Charles Blow: Bullies on the Bus and a Changing Society!

Dear Commons Community,

Charles Blow is his New York Times column today uses the case of the grandmother being bullying on the school bus as a metaphor for American society.  By now I am sure you have seen the video that  shows Karen Klein, a 68-year-old grandmother and bus monitor in upstate New York, being relentlessly tormented by a group of young boys.  They hurl profanities. One asks for her address because he says he wants to go urinate on her door. Others are more explicit about defiling her.   One boy tells her that she doesn’t have a family because “they all killed themselves because they didn’t want to be near you.” (Her eldest son committed suicide.)

Blow makes the point that:

“Those boys are us, or at least too many of us: America at its ugliest. It is that part of society that sees the weak and vulnerable as worthy of derision and animus.

This kind of behavior is not isolated to children and school buses and suburban communities. It stretches to the upper reaches of society — our politics and our pulpits and our public squares.

Whether it is a Republican debate audience booing a gay soldier or Rush Limbaugh’s vicious attack on a female Georgetown law student or Newt Gingrich’s salvos at the poor, bullying has become boilerplate. Hiss and taunt. Tease and intimidate. Target your enemies and torture them mercilessly. Maintain primacy through predation.”
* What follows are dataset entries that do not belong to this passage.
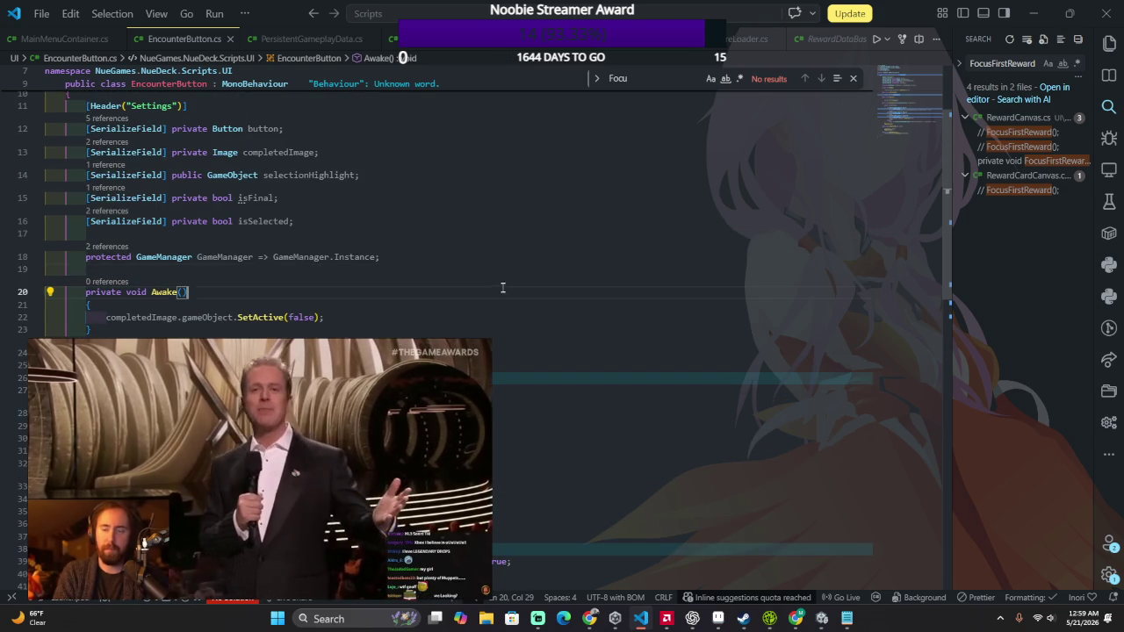
left_click_drag(503, 287, 519, 215)
scroll(519, 215, "up", 3)
scroll(522, 211, "down", 8)
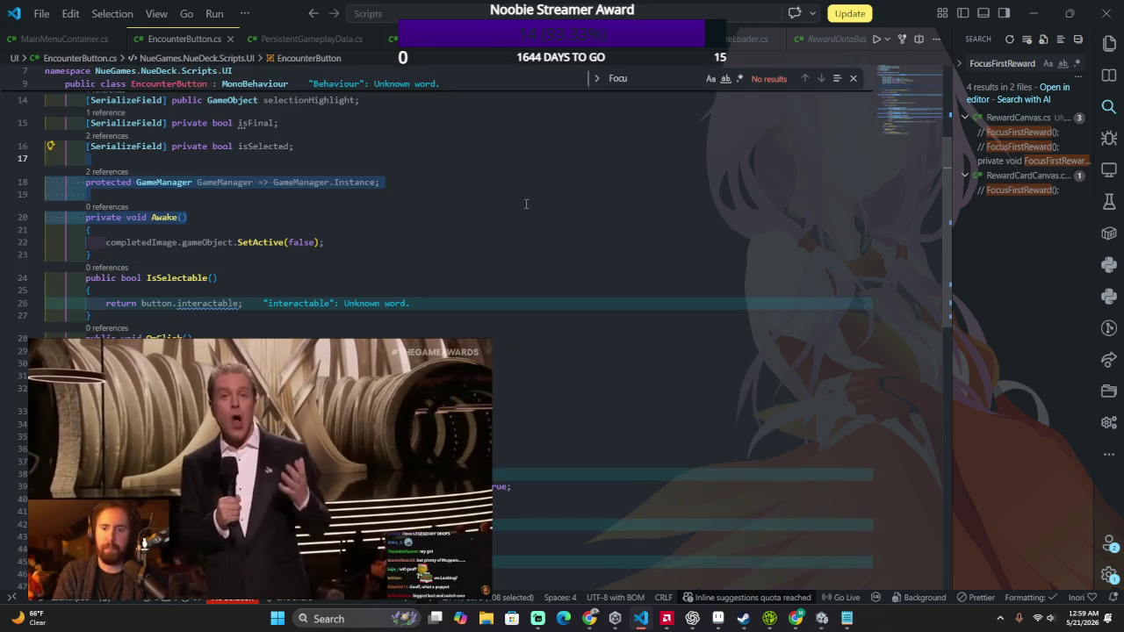
scroll(524, 207, "up", 5)
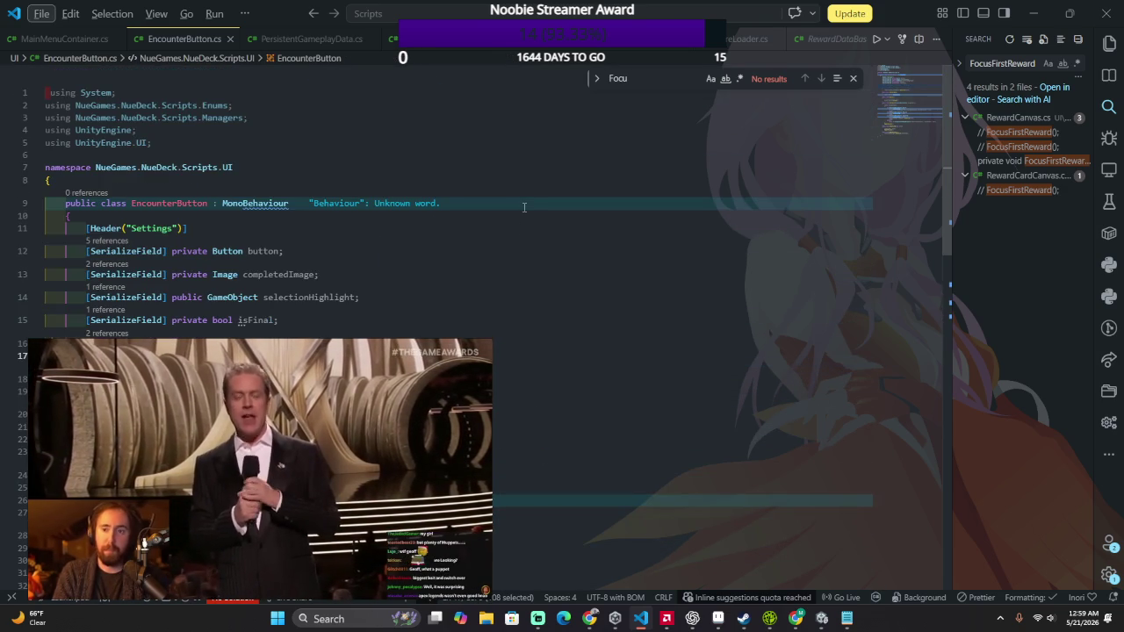
scroll(524, 208, "down", 3)
scroll(524, 207, "down", 3)
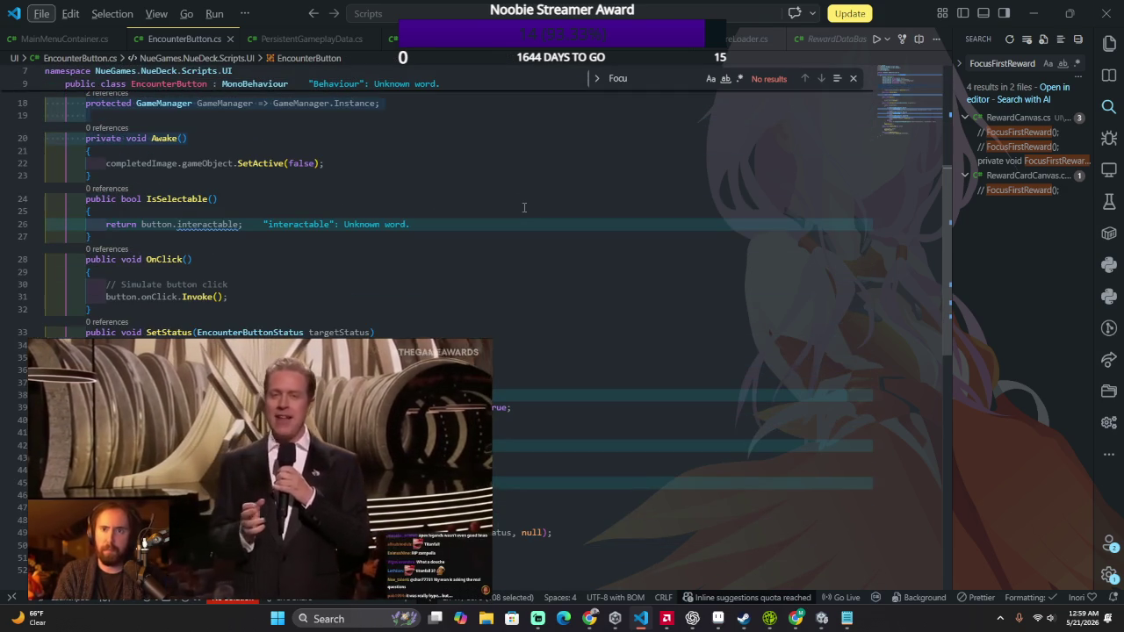
scroll(524, 207, "down", 3)
scroll(524, 207, "up", 3)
He goes on to cite statistics on minorities, women, attitudes to gays, and religion and concludes:

“The Republican-Democratic divide is increasingly becoming an all-white/multicultural divide, a male/female divide, and a more religious/less religious divide — the formers the traditional power classes, and the latters the emerging ones.

This has led to some increasingly unseemly attacks at traditionally marginalized groups, even as — and possibly particularly because — they grow more powerful.

Women are under attack. Hispanics are under attack. Minority voting rights are under attack. The poor are under attack. Unsurprisingly, those doing the attacking in every case are from the right.

I wish I could say that Blow is wrong in his conclusion but unfortunately there are elements of truth in what he says.